(Collection entries)
+ + + + +
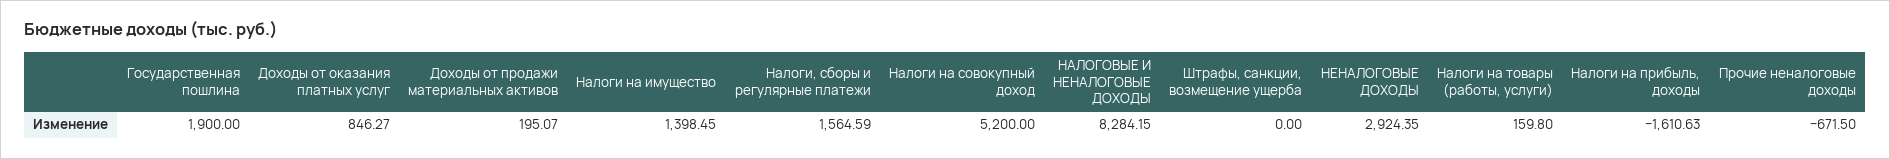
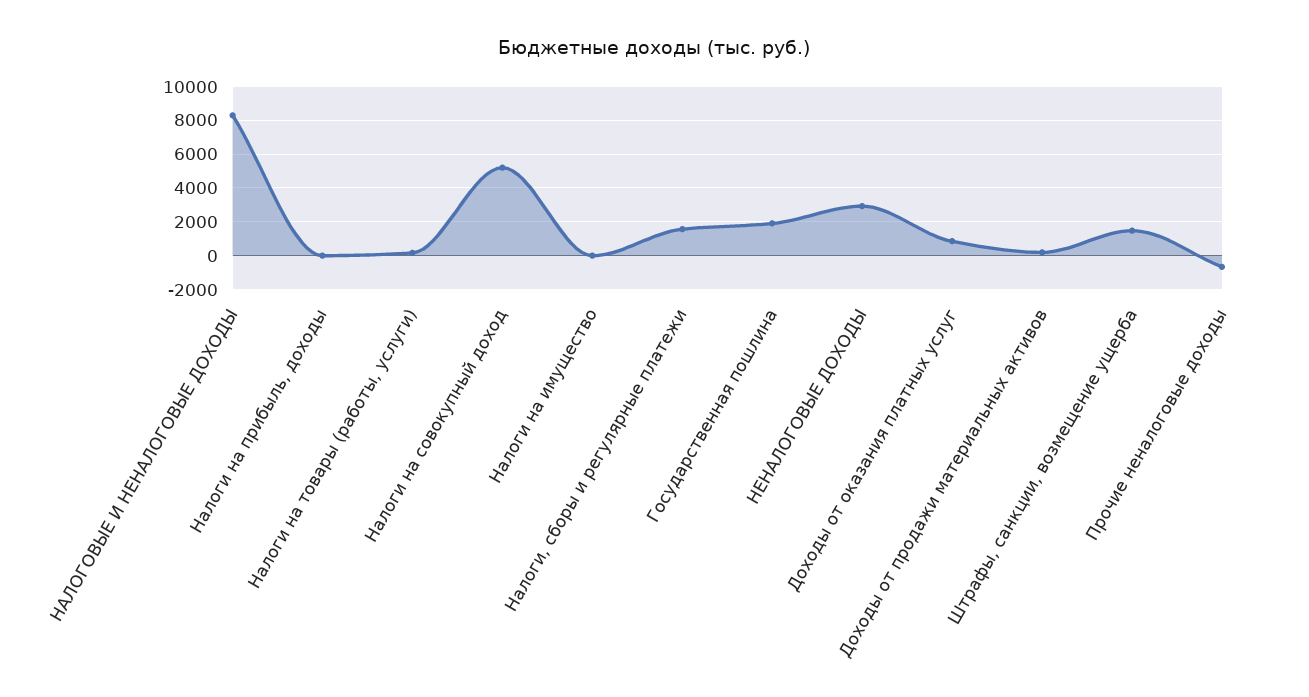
  {
    "Государственная пошлина": 1900,
    "Доходы от оказания платных услуг": 846.27,
    "Доходы от продажи материальных активов": 195.07,
-   "Налоги на имущество": 1398.45,
+   "Налоги на имущество": 0,
    "Налоги, сборы и регулярные платежи": 1564.59,
    "Налоги на совокупный доход": 5200,
    "НАЛОГОВЫЕ И НЕНАЛОГОВЫЕ ДОХОДЫ": 8284.15,
-   "Штрафы, санкции, возмещение ущерба": 0,
+   "Штрафы, санкции, возмещение ущерба": 1500,
    "НЕНАЛОГОВЫЕ ДОХОДЫ": 2924.35,
    "Налоги на товары (работы, услуги)": 159.8,
-   "Налоги на прибыль, доходы": -1610.63,
+   "Налоги на прибыль, доходы": 0,
    "Прочие неналоговые доходы": -671.5
  }

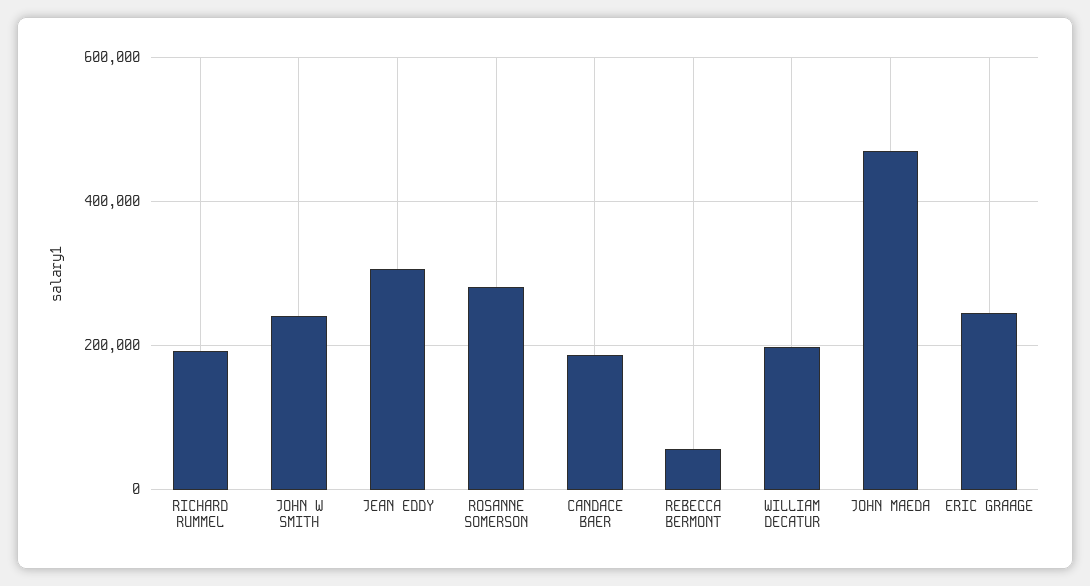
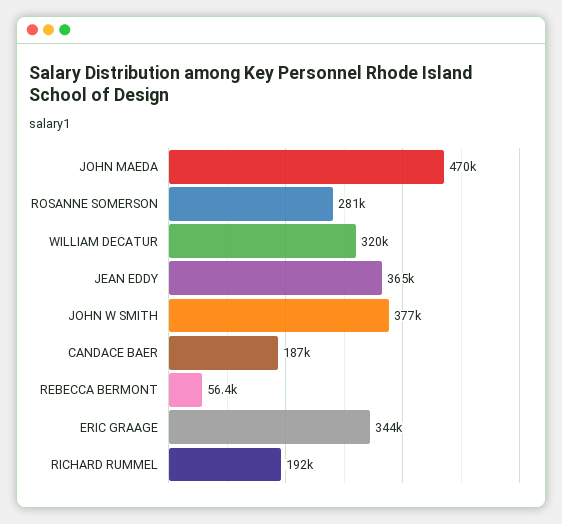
  {
    "RICHARD RUMMEL": 192000,
-   "JOHN W SMITH": 240000,
+   "JOHN W SMITH": 377000,
-   "JEAN EDDY": 300000,
+   "JEAN EDDY": 365000,
    "ROSANNE SOMERSON": 281000,
    "CANDACE BAER": 187000,
    "REBECCA BERMONT": 56400,
-   "WILLIAM DECATUR": 200000,
+   "WILLIAM DECATUR": 320000,
    "JOHN MAEDA": 470000,
-   "ERIC GRAAGE": 240000
+   "ERIC GRAAGE": 344000
  }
+ + + + +
▶ [Aim of the exercise]
Return a copy of each line in the entries that carries the string "JOHN".

▶ [Response below]
-   "JOHN W SMITH": 240000,
+   "JOHN W SMITH": 377000,
    "JOHN MAEDA": 470000,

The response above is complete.